• _What you have to do_
Every entry below should come back unchanged, except that the pictures are dropped.

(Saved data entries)
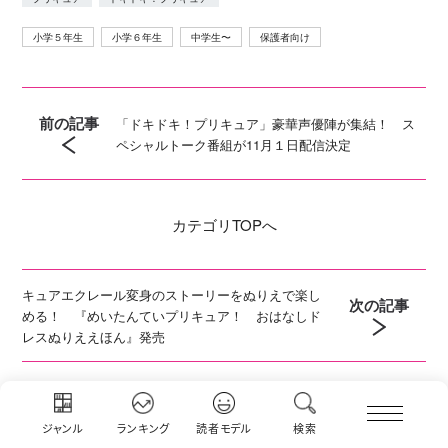
小学５年生
小学６年生
中学生〜
保護者向け
前の記事
「ドキドキ！プリキュア」豪華声優陣が集結！ ス
ペシャルトーク番組が11月１日配信決定
カテゴリ
TOPへ
キュアエクレール変身のストーリーをぬりえで楽し
次の記事
める！ 『めいたんていプリキュア！ おはなしド
レスぬりええほん』発売
ジャンル
ランキング
読者モデル
検索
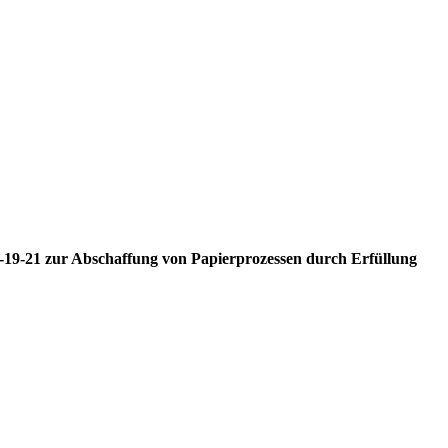
M-19-21 zur Abschaffung von Papierprozessen durch Erfüllung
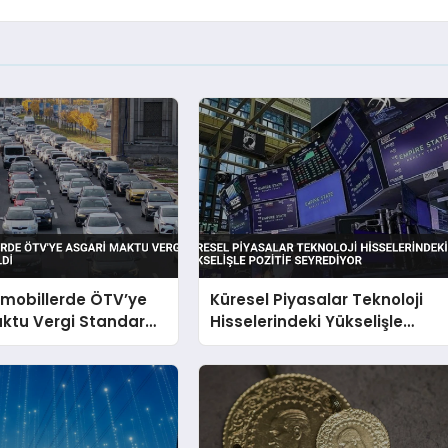
omobillerde ÖTV’ye
Küresel Piyasalar Teknoloji
ktu Vergi Standardı
Hisselerindeki Yükselişle
Pozitif Seyrediyor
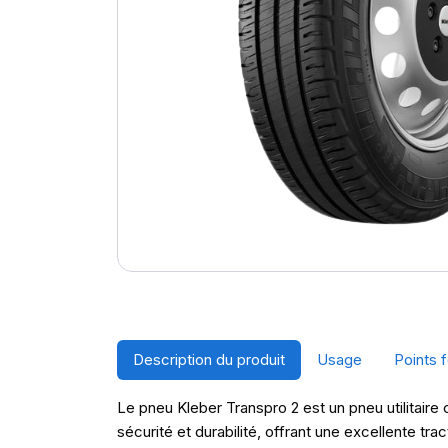
Description du produit
Usage
Points f
Le pneu Kleber Transpro 2 est un pneu utilitair
sécurité et durabilité, offrant une excellente tr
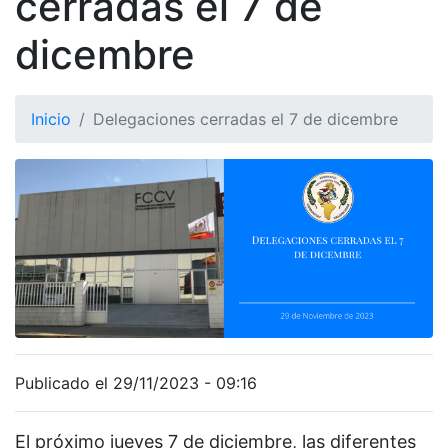
cerradas el 7 de
dicembre
Inicio
Delegaciones cerradas el 7 de dicembre
Publicado el 29/11/2023 - 09:16
El próximo jueves 7 de diciembre, las diferentes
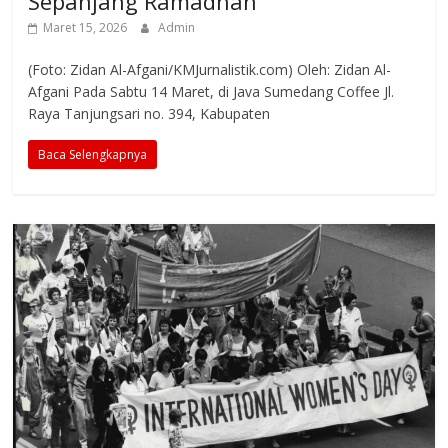
Sepanjang Ramadhan
Maret 15, 2026
Admin
(Foto: Zidan Al-Afgani/KMJurnalistik.com) Oleh: Zidan Al-
Afgani Pada Sabtu 14 Maret, di Java Sumedang Coffee Jl.
Raya Tanjungsari no. 394, Kabupaten
Baca Selengkapnya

• _Problem solution_
小学５年生
小学６年生
中学生〜
保護者向け
前の記事
「ドキドキ！プリキュア」豪華声優陣が集結！ ス
ペシャルトーク番組が11月１日配信決定
カテゴリ
TOPへ
キュアエクレール変身のストーリーをぬりえで楽し
次の記事
める！ 『めいたんていプリキュア！ おはなしド
レスぬりええほん』発売
ジャンル
ランキング
読者モデル
検索
M-19-21 zur Abschaffung von Papierprozessen durch Erfüllung
omobillerde ÖTV’ye
Küresel Piyasalar Teknoloji
ktu Vergi Standardı
Hisselerindeki Yükselişle
Pozitif Seyrediyor
Description du produit
Usage
Points f
Le pneu Kleber Transpro 2 est un pneu utilitair
sécurité et durabilité, offrant une excellente tr
cerradas el 7 de
dicembre
Inicio
Delegaciones cerradas el 7 de dicembre
Publicado el 29/11/2023 - 09:16
El próximo jueves 7 de diciembre, las diferentes
Sepanjang Ramadhan
Maret 15, 2026
Admin
(Foto: Zidan Al-Afgani/KMJurnalistik.com) Oleh: Zidan Al-
Afgani Pada Sabtu 14 Maret, di Java Sumedang Coffee Jl.
Raya Tanjungsari no. 394, Kabupaten
Baca Selengkapnya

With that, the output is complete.